Task goal: Reproduce the whole piece on Willie Nelson as a cover artist word for word, without changing anything.
Passage provided START
Willie Nelson, Master Cover Artist

Singing other people’s songs is a sensitive art form. I’ve found that the covers I like are the ones that either do a great job of capturing the true spirit of a song, or do the daring thing of making the song something completely different than it was before—arguably a new song. If this second approach is taken, the cover needs to be amazing or it’s a failure, in my opinion.

Willie Nelson recently won a Grammy for his album of George Gershwin songs. I confess it’s the first time in years that I’ve enjoyed listening to Gershwin. But these aren’t the only, and probably not the most popular, covers that Nelson has done. I’ve discovered that he’s able to penetrate to the essence of a song and make its basic point even better than the original writer did. This is no matter of controversy to me. The French organist Olivier Latry plays Messiaen’s music better than Messiaen did, and countless DJ’s have remixed great sound tracks and made them even better.
Passage provided END
Data extract START
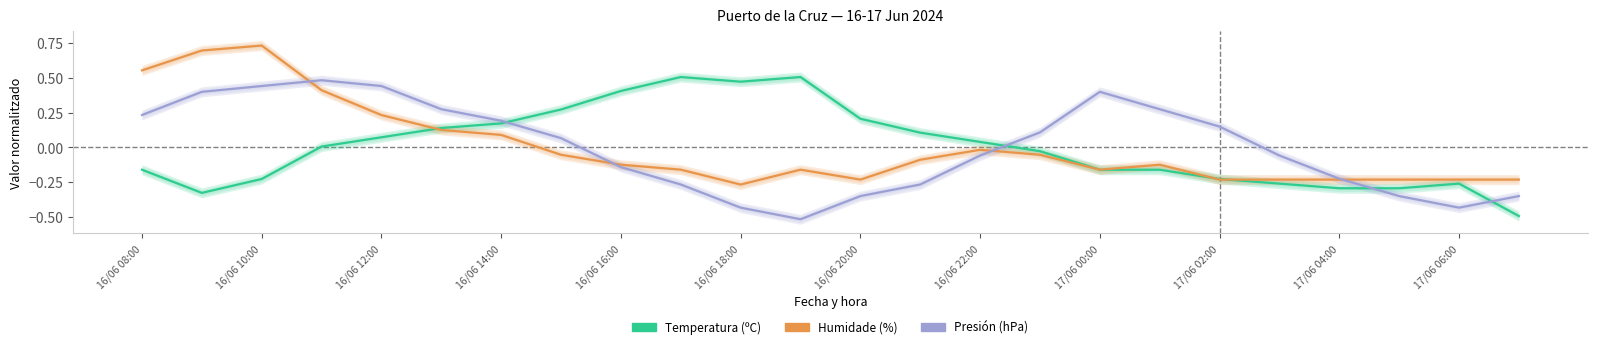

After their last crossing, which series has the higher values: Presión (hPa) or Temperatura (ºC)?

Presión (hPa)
Data extract END
Solution to the exercise:
Willie Nelson, Master Cover Artist

Singing other people’s songs is a sensitive art form. I’ve found that the covers I like are the ones that either do a great job of capturing the true spirit of a song, or do the daring thing of making the song something completely different than it was before—arguably a new song. If this second approach is taken, the cover needs to be amazing or it’s a failure, in my opinion.

Willie Nelson recently won a Grammy for his album of George Gershwin songs. I confess it’s the first time in years that I’ve enjoyed listening to Gershwin. But these aren’t the only, and probably not the most popular, covers that Nelson has done. I’ve discovered that he’s able to penetrate to the essence of a song and make its basic point even better than the original writer did. This is no matter of controversy to me. The French organist Olivier Latry plays Messiaen’s music better than Messiaen did, and countless DJ’s have remixed great sound tracks and made them even better.